Scharpf Robert B, Ruczinski Ingo
Biostatistics, Johns Hopkins Bloomberg School of Public Health, Baltimore, MD, USA.
Methods Mol Biol. 2010;593:67-79. doi: 10.1007/978-1-60327-194-3_4.
The Bioconductor project is an "open source and open development software project for the analysis and comprehension of genomic data" (1), primarily based on the R programming language. Infrastructure packages, such as Biobase, are maintained by Bioconductor core developers and serve several key roles to the broader community of Bioconductor software developers and users. In particular, Biobase introduces an S4 class, the eSet, for high-dimensional assay data. Encapsulating the assay data as well as meta-data on the samples, features, and experiment in the eSet class definition ensures propagation of the relevant sample and feature meta-data throughout an analysis. Extending the eSet class promotes code reuse through inheritance as well as interoperability with other R packages and is less error-prone. Recently proposed class definitions for high-throughput SNP arrays extend the eSet class. This chapter highlights the advantages of adopting and extending Biobase class definitions through a working example of one implementation of classes for the analysis of high-throughput SNP arrays.
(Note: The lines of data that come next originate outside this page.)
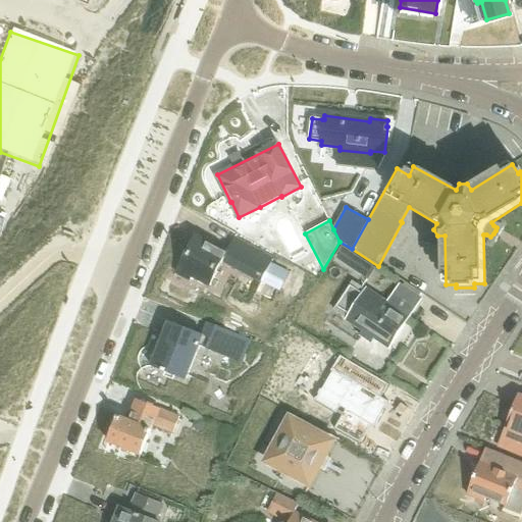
[(273,259),(257,251),(233,239),(226,253),(195,237),(176,271),(191,279),(192,275),(210,284),(223,261),(246,273),(261,281),(261,280),(268,284),(273,276),(266,272),(273,259)]
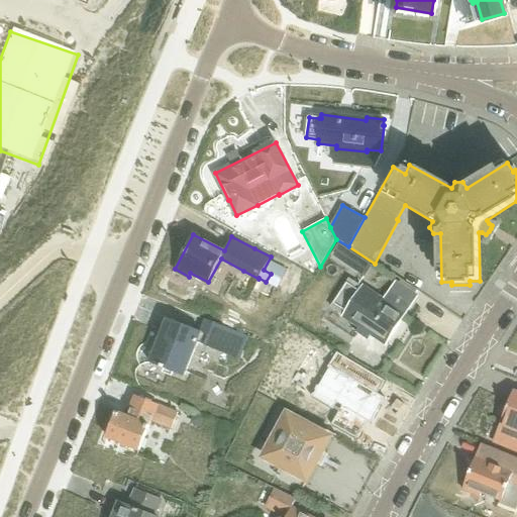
[(342,262),(349,251),(339,245),(332,255),(342,262)]
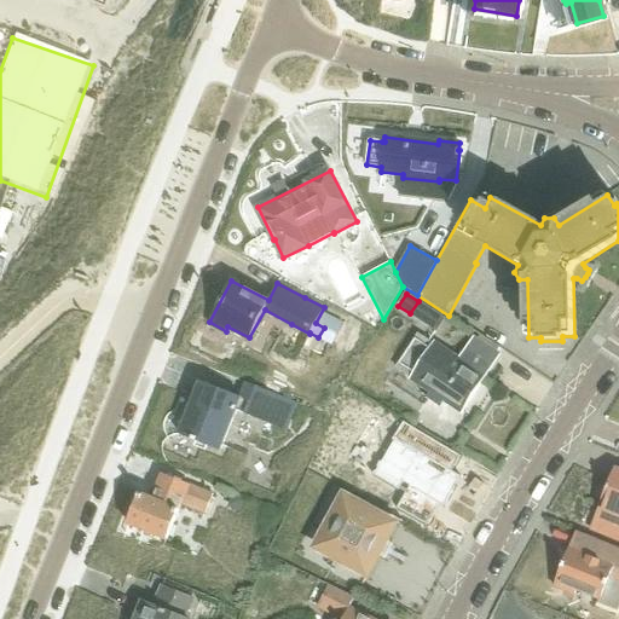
[(445,319),(433,311),(424,323),(437,331),(445,319)]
生物导体项目是一个“用于基因组数据分析与理解的开源且开放开发的软件项目”(1),主要基于R编程语言。诸如Biobase等基础架构包由生物导体核心开发者维护,对更广泛的生物导体软件开发人员和用户群体起着几个关键作用。特别是,Biobase引入了用于高维分析数据的S4类——eSet。在eSet类定义中封装分析数据以及样本、特征和实验的元数据,可确保相关样本和特征元数据在整个分析过程中得以传播。扩展eSet类可通过继承促进代码重用,以及与其他R包的互操作性,并且出错几率更小。最近提出的高通量SNP阵列类定义扩展了eSet类。本章通过一个用于高通量SNP阵列分析的类实现的工作示例,突出采用和扩展Biobase类定义的优点。